The court convicted him after inferring that he was involved in the commission of the offence. That inference was drawn from what the trial court viewed as circumstantial evidence. In reality it was not.

Trial magistrate Clever Tsikwa based his verdict on circumstantial evidence, which included the recovery of US$35,000 from Zuze upon his arrest, his purchase of a Honda Fit vehicle two days after the robbery, and Zuze driving past the Nyabira tollgate in his wife’s silver Toyota Lexus around the same time as the ZB Bank cash-in-transit vehicle shortly before the robbery.

Also, an Econet call log indicated that Zuze’s mobile phone was in the Nyabira area at the time of the robbery.

Zuze argued that of the US$35,000 found on him, US$10,000 belonged to his wife as Stokvel money, and the remainder was his earnings from small-scale mining activities. The High Court judges ruled:

This explanation was not controverted. In any event, since the money stolen from the complainant did not have its serial numbers recorded, nobody testified that the US$35,000 recovered from the appellant was part of the complainant’s money stolen during the commission of the offence of robbery.

At its highest, even taken together with the other circumstances listed in this judgement, the fact that the appellant purchased a Honda Fit vehicle two days after the commission of the offence may have raised eyebrows.

But suspicion is not evidence. We have said the state did not, a quo, controvert the appellant’s explanation that he was a small-scale miner given to obtaining and spending huge sums of money. The trial court did not find that he was not a small-scale miner…

Justices Zhou and Chikowero said this misdirection resulted in a gross miscarriage of justice. They said:

The court ignored direct exculpatory evidence in favour of the appellant preferring to found the conviction on circumstances which came nowhere near justifying the inference that the appellant was involved in the commission of the robbery.

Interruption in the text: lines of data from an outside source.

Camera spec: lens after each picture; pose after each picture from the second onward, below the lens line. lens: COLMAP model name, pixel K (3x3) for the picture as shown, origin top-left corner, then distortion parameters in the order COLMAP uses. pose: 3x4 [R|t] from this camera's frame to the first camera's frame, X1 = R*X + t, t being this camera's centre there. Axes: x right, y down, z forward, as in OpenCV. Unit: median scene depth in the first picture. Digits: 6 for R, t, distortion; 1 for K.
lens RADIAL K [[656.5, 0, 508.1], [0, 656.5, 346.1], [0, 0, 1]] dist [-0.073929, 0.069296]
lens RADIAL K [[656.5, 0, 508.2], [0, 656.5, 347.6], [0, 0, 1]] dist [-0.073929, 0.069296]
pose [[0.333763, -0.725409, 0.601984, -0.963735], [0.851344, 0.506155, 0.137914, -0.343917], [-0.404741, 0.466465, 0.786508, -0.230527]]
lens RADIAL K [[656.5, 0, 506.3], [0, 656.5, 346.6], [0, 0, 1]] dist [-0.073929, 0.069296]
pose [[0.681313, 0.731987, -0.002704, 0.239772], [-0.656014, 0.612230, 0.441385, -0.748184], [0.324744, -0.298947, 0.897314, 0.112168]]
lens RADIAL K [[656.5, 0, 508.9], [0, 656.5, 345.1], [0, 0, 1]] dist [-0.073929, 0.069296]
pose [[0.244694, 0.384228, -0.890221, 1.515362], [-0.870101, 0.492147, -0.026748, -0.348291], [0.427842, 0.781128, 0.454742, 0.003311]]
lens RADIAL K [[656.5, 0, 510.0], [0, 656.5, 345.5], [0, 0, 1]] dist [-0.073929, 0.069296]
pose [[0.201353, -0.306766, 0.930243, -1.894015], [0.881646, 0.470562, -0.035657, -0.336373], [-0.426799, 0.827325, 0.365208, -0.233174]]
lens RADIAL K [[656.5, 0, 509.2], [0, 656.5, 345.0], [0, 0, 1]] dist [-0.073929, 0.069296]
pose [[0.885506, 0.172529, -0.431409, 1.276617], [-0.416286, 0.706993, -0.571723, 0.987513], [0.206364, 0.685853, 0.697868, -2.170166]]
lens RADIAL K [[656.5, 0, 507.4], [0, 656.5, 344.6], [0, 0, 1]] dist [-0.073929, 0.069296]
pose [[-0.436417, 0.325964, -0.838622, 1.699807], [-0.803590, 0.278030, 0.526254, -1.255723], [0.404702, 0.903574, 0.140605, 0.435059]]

It was not for the appellant to prove that he was innocent. The onus remained on the state to prove that the appellant participated in the robbery and how he so participated. Instead of proving the appellant’s guilt beyond reasonable doubt, the state did the exact opposite.

We cannot conclude this judgement without saying this: The trial court grossly erred in predicating the appellant’s conviction on colourless circumstantial evidence while at the same time ignoring direct evidence, produced by the prosecution itself, which clearly exonerated the appellant.

In the result, it is ordered that the appeal is allowed. The conviction is quashed and the sentence set aside… Accused 2 (Zuze) is found not guilty and is acquitted.